#### Extracted text
☆ ☆ ☆ ☆ ☆ ☆ ☆

So let’s get real folks: Pollution creates sickness. Sickness makes it then easier to pollinate a virus and hurts people with a virus!
Why do I say this? Because this is a wake up call. We must plant trees, go solar, eat and drink organic, and stop pollution. Never has it been clearer.
First off, let’s rank air quality in the 30 most polluted cities. New Data Ranks Health Threat in Cities from Worst to Best For in GOLDACH, Switzerland and on Feb. 25, 2020 in PRNewswire. They report air pollution continues to pose one of the biggest threats to human health – with 90% of the global population breathing unsafe air. The latest data compiled by IQAir is published in the 2019 World Air Quality Report and online with most polluted cities ranking. One reveals the changing state of particulate pollution (PM2.5) around the world during 2019.
“While the Coronavirus is dominating international headlines, a silent killer is contributing to nearly 7 million more deaths a year: air pollution. Through compiling and visualizing data from thousands of air quality monitoring stations, the 2019 World Air Report reveals new context to the world’s leading environmental health threat.”

☆ ☆ ☆ ☆ ☆ ☆ ☆

#### What to work on
1. Translate this sentence from the air pollution passage into Spanish: "They report air pollution continues to pose one of the biggest threats to human health – with 90% of the global population breathing unsafe air."
2. According to the statement quoted in the air pollution passage, how does the 2019 World Air Report reveal new context on the world's leading environmental health threat?

☆ ☆ ☆ ☆ ☆ ☆ ☆

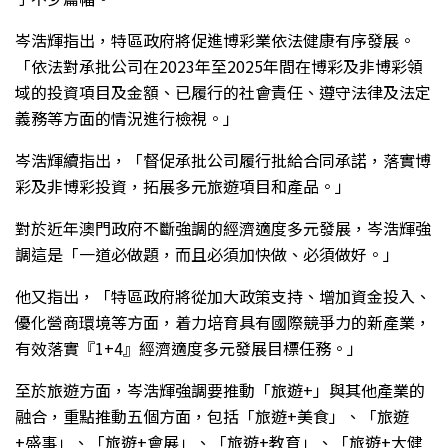
岑浩輝指出，特區政府將促進博彩業依法健康有序發展。
「依法對承批公司在2023年至2025年間在博彩及非博彩領
域的投資項目及金額、已履行的社會責任、遵守法律及法定
義務等方面的情況進行檢視。」
岑浩輝續指出，「督促承批公司履行批給合同承諾，落實博
彩及非博彩投資，拓展多元旅遊項目和產品。」
對於近年澳門政府不斷強調的經濟適度多元發展，岑浩輝強
調這是「一道必做題，而且必須加快做、必須做好。」
他又指出，「特區政府將從加大政策支持、增加資金投入、
優化營商環境等方面，着力培育具有國際競爭力的新產業，
有效落實『1+4』經濟適度多元發展目標任務。」
至於旅遊方面，岑浩輝強調要推動「旅遊+」與其他產業的
融合，重點推動五個方面，包括「旅遊+美食」、「旅遊
+盛事」、「旅遊+會展」、「旅遊+教育」、「旅遊+大健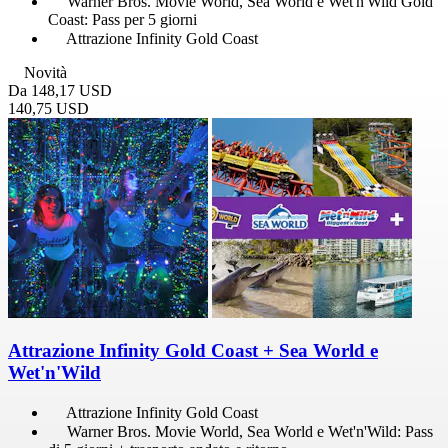
Warner Bros. Movie World, Sea World e Wet'n'Wild Gold
Coast: Pass per 5 giorni
Attrazione Infinity Gold Coast
Novità
Da
148,17 USD
140,75 USD
Attrazione Infinity Gold Coast + Sea World e
Wet'n'Wild
Attrazione Infinity Gold Coast
Warner Bros. Movie World, Sea World e Wet'n'Wild: Pass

☆ ☆ ☆ ☆ ☆ ☆ ☆

#### Set of answers
1. Informan que la contaminación del aire sigue representando una de las mayores amenazas para la salud humana, con el 90 % de la población mundial respirando aire insalubre.

2. It compiles and visualizes data from thousands of air quality monitoring stations. Through that work, it shows new context on air pollution, which the quoted statement calls the world's leading environmental health threat.